2. Blockchain. More than anything else, 2015 was the year the “blockchain” made its way into the zeitgeist. It got hot, even if many of the major corporations throwing the term around still don’t appear to understand what it means. The blockchain is the distributed public ledger on which all bitcoin transactions are recorded. (Many readers may not realize you can view the transactions, in real-time, right here.) Bitcoin “miners” upload each transaction as a “block” to the ledger, incentivized to do so by a tiny fee they take each time. “Blockchain” became the buzz word in financial technology this year, with everyone from banking and financial institutions (like Goldman Sachs and the New York Stock Exchange) to payment processors (Mastercard, Visa, and American Express) extolling its potential and publicly announcing interest in it, often in the form of startup investments. JPMorgan’s Dimon, for instance, said his bank was exploring the used of blockchain technology, even if he doesn’t believe bitcoins are here to stay. And on Dec. 30, Nasdaq announced that it completed the first ever stock transaction—a private investment into a bitcoin start-up—to be documented using blockchain technology.

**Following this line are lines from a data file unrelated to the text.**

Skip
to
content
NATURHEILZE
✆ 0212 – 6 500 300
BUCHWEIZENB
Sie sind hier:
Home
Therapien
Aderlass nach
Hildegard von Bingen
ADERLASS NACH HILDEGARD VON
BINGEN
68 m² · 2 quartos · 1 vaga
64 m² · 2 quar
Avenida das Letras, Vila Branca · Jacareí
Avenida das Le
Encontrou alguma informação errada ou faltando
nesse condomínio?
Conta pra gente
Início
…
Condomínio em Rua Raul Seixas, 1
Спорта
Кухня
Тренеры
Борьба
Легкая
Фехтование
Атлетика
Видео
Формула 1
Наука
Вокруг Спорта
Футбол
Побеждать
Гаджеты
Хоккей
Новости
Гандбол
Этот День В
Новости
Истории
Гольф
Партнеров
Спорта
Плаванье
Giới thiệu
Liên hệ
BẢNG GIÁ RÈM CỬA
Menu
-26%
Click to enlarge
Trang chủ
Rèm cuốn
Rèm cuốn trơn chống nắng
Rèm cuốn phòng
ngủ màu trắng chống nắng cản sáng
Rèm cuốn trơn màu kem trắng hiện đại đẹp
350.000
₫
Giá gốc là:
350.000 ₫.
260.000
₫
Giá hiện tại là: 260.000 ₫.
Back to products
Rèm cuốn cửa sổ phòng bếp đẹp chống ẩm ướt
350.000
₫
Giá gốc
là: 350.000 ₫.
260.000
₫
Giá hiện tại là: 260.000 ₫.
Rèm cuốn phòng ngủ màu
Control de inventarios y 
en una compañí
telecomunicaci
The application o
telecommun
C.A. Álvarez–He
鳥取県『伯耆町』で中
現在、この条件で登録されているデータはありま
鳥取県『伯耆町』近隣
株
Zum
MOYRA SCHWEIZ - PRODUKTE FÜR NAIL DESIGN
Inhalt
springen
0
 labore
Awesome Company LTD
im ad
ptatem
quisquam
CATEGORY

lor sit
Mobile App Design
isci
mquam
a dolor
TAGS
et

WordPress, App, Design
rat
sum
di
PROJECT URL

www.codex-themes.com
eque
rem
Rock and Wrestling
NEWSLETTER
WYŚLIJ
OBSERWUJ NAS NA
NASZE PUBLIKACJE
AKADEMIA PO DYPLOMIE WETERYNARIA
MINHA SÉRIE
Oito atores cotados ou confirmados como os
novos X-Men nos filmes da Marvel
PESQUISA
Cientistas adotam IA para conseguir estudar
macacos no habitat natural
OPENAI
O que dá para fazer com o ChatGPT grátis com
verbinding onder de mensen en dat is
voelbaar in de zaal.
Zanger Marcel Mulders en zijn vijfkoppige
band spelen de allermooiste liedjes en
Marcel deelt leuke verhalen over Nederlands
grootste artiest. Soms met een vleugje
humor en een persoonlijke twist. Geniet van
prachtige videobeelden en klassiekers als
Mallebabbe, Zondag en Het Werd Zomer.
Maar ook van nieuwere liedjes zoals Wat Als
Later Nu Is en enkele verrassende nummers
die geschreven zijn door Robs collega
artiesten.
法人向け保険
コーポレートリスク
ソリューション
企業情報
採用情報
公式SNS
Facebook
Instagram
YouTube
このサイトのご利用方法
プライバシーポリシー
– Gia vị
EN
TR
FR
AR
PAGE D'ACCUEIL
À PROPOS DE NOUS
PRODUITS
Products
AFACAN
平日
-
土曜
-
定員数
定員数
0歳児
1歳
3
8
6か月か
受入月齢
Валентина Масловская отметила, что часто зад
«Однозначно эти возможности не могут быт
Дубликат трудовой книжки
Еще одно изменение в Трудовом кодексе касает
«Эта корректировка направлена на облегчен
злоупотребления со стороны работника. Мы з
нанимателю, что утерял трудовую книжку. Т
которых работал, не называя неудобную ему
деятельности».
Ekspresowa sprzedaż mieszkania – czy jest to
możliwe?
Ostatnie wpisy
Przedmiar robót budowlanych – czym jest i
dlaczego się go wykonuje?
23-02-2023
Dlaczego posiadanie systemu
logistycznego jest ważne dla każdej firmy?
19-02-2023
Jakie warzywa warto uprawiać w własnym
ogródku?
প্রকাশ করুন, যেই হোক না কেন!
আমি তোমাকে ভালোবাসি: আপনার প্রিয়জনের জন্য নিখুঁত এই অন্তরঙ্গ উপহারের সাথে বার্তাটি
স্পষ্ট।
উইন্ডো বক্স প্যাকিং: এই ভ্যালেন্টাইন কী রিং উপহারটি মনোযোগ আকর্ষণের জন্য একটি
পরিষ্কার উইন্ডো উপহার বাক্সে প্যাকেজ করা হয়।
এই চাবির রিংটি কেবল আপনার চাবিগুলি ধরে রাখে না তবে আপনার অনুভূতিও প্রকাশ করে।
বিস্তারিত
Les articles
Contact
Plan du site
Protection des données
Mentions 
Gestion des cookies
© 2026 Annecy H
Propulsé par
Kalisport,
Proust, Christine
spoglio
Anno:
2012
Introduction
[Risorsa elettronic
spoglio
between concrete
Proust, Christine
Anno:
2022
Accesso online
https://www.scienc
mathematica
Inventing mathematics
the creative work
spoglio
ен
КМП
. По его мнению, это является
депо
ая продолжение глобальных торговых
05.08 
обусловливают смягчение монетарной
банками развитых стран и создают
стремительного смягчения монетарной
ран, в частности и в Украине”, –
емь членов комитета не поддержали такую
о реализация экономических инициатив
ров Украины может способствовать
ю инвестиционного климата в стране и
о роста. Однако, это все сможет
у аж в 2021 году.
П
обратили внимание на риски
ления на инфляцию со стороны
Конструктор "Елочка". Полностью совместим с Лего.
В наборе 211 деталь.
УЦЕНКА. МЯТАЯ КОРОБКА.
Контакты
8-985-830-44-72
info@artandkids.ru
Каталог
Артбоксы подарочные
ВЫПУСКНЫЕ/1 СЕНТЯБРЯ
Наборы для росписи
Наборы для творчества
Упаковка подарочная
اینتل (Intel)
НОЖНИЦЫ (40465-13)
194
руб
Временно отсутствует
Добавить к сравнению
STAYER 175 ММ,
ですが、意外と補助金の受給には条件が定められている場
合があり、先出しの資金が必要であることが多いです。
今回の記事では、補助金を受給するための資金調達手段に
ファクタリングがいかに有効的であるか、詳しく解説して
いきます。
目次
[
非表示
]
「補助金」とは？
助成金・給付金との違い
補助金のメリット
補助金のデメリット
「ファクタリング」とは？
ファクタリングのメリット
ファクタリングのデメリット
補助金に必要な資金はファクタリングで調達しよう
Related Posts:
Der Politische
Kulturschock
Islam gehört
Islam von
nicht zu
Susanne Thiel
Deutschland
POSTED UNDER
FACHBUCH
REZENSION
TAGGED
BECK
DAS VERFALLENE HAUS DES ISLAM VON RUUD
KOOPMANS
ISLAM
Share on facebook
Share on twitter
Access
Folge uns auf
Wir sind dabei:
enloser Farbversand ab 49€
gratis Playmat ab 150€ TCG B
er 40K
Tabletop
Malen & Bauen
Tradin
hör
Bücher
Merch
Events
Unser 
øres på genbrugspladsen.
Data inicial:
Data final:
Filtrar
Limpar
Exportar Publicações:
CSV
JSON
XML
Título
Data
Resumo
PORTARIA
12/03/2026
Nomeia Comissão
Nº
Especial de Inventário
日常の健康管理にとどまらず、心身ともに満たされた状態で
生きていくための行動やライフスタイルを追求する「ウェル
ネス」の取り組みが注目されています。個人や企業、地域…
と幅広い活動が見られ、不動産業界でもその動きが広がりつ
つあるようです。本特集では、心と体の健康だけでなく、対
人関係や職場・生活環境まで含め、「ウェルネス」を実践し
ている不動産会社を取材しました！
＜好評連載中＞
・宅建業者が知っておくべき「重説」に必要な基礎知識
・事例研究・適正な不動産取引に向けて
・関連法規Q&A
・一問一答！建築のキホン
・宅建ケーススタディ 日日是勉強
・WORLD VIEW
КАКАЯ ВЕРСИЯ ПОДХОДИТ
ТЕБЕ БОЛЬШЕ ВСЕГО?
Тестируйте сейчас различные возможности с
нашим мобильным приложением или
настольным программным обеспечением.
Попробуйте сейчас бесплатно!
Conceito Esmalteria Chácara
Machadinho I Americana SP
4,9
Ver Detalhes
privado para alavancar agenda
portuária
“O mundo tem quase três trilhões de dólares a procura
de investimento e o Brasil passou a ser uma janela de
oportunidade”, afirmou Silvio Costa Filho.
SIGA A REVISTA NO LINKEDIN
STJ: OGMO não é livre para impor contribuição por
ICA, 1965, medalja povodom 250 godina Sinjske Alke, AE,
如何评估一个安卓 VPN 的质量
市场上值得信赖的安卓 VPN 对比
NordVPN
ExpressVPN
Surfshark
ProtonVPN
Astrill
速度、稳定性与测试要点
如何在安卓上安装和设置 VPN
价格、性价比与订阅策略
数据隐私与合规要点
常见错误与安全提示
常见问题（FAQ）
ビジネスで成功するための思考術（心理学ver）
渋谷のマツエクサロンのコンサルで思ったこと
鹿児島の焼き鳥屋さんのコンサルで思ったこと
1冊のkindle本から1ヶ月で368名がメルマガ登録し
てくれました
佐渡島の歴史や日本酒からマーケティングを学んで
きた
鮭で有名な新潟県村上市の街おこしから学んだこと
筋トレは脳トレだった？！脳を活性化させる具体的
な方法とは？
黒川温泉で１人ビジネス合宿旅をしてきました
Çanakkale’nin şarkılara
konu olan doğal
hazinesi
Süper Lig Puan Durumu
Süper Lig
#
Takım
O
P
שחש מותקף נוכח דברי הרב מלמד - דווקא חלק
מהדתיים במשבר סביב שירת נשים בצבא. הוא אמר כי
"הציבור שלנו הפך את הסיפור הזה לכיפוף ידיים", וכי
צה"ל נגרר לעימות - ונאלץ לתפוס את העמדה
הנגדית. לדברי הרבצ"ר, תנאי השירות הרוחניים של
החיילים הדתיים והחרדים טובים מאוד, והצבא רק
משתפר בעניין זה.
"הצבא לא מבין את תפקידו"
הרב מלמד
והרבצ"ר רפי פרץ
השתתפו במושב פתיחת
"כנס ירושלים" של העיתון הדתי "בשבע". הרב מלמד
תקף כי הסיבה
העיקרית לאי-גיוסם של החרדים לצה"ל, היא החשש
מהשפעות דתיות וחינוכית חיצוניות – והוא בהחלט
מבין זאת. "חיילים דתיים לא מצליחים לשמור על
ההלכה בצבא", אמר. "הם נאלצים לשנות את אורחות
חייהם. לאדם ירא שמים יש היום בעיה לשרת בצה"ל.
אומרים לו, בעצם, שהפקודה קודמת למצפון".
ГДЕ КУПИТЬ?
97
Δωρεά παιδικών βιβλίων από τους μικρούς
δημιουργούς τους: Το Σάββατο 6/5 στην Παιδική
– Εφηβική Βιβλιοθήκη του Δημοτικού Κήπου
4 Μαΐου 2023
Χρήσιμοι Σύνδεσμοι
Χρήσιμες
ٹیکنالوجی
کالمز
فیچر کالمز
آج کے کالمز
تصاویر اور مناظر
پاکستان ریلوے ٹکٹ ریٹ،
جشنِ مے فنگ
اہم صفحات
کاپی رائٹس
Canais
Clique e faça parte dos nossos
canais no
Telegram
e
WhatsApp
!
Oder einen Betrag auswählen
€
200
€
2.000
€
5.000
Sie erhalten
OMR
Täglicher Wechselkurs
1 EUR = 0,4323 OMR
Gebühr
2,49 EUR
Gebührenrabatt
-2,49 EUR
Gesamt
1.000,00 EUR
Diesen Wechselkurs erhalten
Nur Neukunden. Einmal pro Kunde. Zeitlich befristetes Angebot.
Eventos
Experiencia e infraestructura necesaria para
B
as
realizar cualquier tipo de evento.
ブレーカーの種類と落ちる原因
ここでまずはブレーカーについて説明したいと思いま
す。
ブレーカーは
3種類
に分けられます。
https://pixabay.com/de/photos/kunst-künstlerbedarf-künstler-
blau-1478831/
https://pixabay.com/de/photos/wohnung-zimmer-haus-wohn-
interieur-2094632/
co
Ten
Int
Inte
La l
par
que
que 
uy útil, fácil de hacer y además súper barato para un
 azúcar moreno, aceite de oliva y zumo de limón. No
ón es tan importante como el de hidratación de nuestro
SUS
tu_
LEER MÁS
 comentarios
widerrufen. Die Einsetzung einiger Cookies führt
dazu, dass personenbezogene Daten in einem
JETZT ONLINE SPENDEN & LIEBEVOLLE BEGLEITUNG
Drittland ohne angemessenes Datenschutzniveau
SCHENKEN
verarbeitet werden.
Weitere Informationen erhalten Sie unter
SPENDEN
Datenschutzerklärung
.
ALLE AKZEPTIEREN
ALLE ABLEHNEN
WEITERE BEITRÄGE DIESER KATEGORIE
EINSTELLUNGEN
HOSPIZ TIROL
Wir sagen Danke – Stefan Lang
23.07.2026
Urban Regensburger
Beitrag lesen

To be sure, part of this is a reaction against bitcoin and its unsavory reputation. As Ryan Selkis of the Digital Currency Group tweeted, blockchain is friendlier to business and innovation (“I want to make money/follow rules”) while bitcoin suggests obsession and perhaps delusion (“I’m fighting a holy war”).
The irony is that many of those touting the idea of the blockchain without bitcoin don’t realize that one needs the other to exist: the reward of bitcoins motivates miners to add bitcoin transactions to the blockchain. Yes, the idea of a blockchain-like public ledger system may have applications in other areas of business, but the bitcoin blockchain itself needs bitcoin. Regardless, the interest being shown by big powers-that-be is encouraging.
3. Record-high VC money. In 2014, bitcoin-related startups raised around $315 million in private venture capital funding. That was more than three times the total of 2013—a good sign. Here’s a better sign: in 2015 bitcoin companies raised $485 million. That’s according to Coindesk’s handy tracking page of all bitcoin funding rounds. That includes big chunks of capital to prominent (and promising) companies like 21 Inc. ($116 million), Circle ($50 million), Chain ($30 million) and itBit ($25 million). It also brings the total amount of venture capital pumped into bitcoin startups since 2012 (when Coindesk began tracking the data) very close to $1 billion. The current market cap of all bitcoins, by the way, is $6.5 billion.
The bottom line
There are stronger arguments in favor of bitcoin in 2016 than against it.
It enjoyed a stable trading price, big excitement in its underlying technology, and bigger investment from venture capitalists than ever before. The latter point ought to be considered the most significant. After all, the job of venture capitalists is to foresee the next big thing—unless, of course, in the case of bitcoin, they’re wrong.